▶ **Task objective**
Where a line holds the word "registry", copy it from the records.

▶ **Provided information**
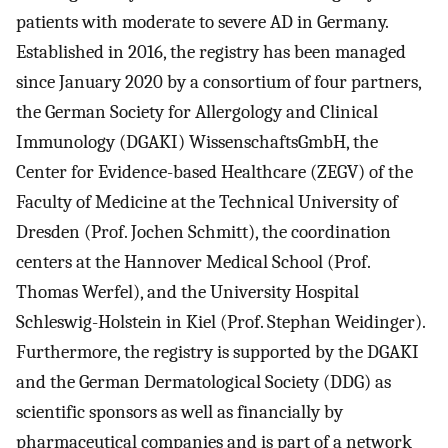
patients with moderate to severe AD in Germany.
Established in 2016, the registry has been managed
since January 2020 by a consortium of four partners,
the German Society for Allergology and Clinical
Immunology (DGAKI) WissenschaftsGmbH, the
Center for Evidence-based Healthcare (ZEGV) of the
Faculty of Medicine at the Technical University of
Dresden (Prof. Jochen Schmitt), the coordination
centers at the Hannover Medical School (Prof.
Thomas Werfel), and the University Hospital
Schleswig-Holstein in Kiel (Prof. Stephan Weidinger).
Furthermore, the registry is supported by the DGAKI
and the German Dermatological Society (DDG) as
scientific sponsors as well as financially by
pharmaceutical companies and is part of a network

▶ **Exercise solution**
Established in 2016, the registry has been managed
Furthermore, the registry is supported by the DGAKI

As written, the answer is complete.